How was the decision to screen “No Other Land” made?

The film had been on our radar pretty much all last year, because it’s been so universally lauded. People started asking us: When are you going to show it? So discussions began in the fall of last year. It’s a 69-seat theater, so scheduling is tricky…we kind of earmarked this early 2025 window. That was before the Academy Awards. We always try to show as many of the Academy Award nominees as possible, which is pretty common for art-house theaters.

At the time, when we programmed it, we were the only theater in South Florida showing “No Other Land.” We may have been the only theater in the state of Florida.

Now, after we’ve shown it, other theaters are coming in to show it.

Interior of an empty movie theater.

O Cinema movie theater.Courtesy O Cinema

Let’s talk about what happened with the mayor. How did you first hear about this threat of eviction?

We received a letter from the Mayor. The initial reaction, from many of us, was that this very clearly felt like a threat from our elected officials. And I don’t think in our history we have ever received any outreach from any local politician asking us about or questioning our programming.
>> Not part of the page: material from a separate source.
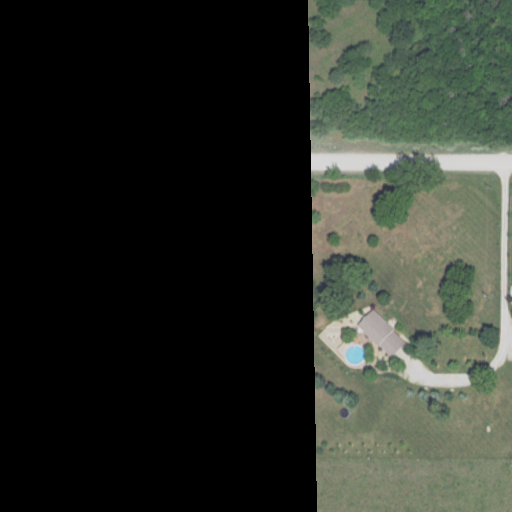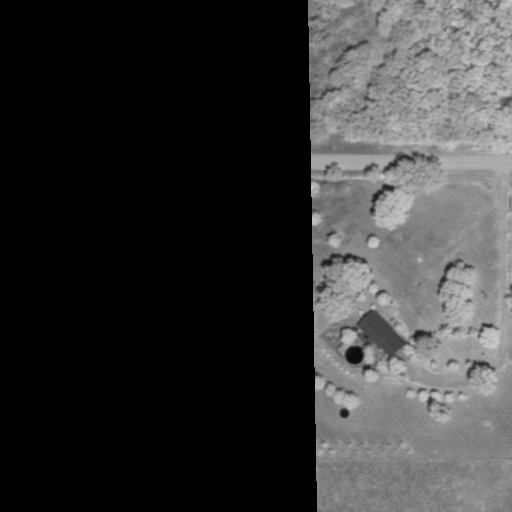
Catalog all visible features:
road: (255, 165)
road: (497, 314)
It came across as a not-so-veiled threat to our future. Initially, we felt the future of our indie theater was threatened, and decided that we were not going to show the film. Vivian [Marthell, CEO of O Cinema] sent a letter to the mayor saying as much. But, very quickly, I think we all realized that was really against the mission of our organization, the spirit of independent film, and really an affront to the First Amendment. So, within 12 hours, she sent an email to the mayor where she informed him that we were actually going to go through with the screenings.

And we went through with the screenings! Every screening of “No Other Land” at O Cinema was sold out.
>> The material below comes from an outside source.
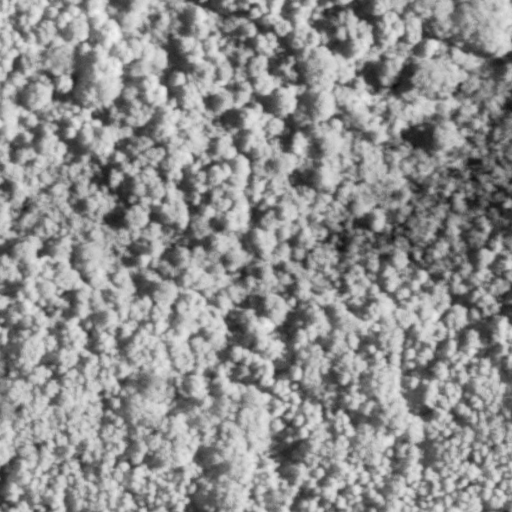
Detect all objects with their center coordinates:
park: (256, 228)
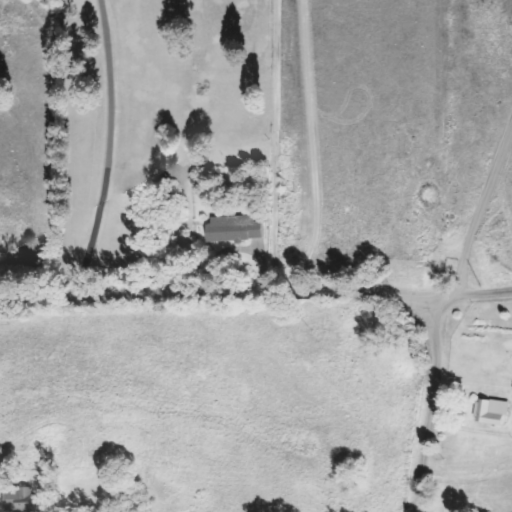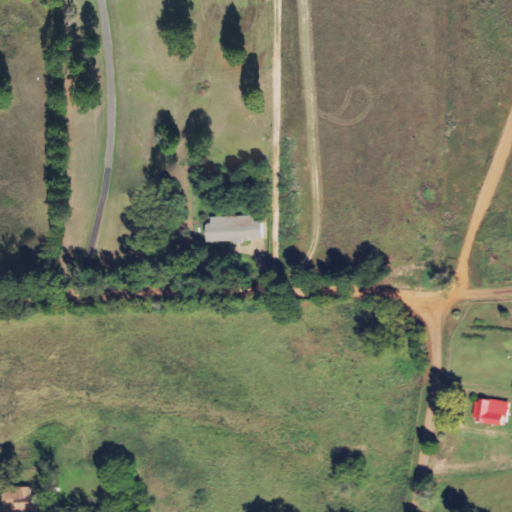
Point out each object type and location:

The overwhelming feedback that I heard from members of the community was very positive. They were thankful that we were showing the film. Folks walked up to the staff and thanked them for showing the It’s very clear that Miami Beach audiences, in particular, wanted to see the film and were grateful to be able to do so.
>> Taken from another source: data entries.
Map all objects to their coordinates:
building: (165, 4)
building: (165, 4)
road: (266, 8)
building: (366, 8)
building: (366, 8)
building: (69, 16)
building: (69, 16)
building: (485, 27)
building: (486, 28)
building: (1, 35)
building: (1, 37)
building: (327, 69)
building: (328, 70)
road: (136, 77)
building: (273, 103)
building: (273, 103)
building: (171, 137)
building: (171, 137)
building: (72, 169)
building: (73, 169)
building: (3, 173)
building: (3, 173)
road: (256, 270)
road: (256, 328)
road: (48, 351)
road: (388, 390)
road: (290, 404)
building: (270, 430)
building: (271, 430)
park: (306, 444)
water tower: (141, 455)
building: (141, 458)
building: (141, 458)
You, yourself, are a documentarian. As someone who makes documentary films, what was your reaction to all this?

As someone who’s born and raised and lives in this community and has seen the trajectory of its growth and evolution, I was really taken aback by the course this has taken. We see more and more attempts at censorship at different levels—especially at the federal government level, we’re seeing a lot of threats to freedom of expression.

But I never truly expected that in this vibrant cultural community that is Miami Beach, where folks have so many different backgrounds, and many of them came fleeing oppression… I never expected our local government to decide that showing a film was so much against the values of the city that they had to shut us down. I never expected our local government to enact retribution against an arts organization for extending and fulfilling their artistic license and freedom to show films.

So, what happens now?

The Mayor’s resolution to defund the cinema and cancel its lease will come to a vote and a discussion on Wednesday. It’s my sincere hope that we will find an amicable solution to this.

I mean, listen, I respect deeply held views. And I know the subject matter of the film is certainly provocative, and it could evoke strong feelings. But good films evoke strong feelings. As a filmmaker, I always say you don’t have to like my movies, but I want to make you feel something one way or another.

This film, clearly, evokes strong feelings in local government. But I hope cooler heads will prevail and we can move forward operating in the city, because we love the city of Miami Beach, and our community loves us. That’s evident by how they come out to see our films, and how they came out to see this one.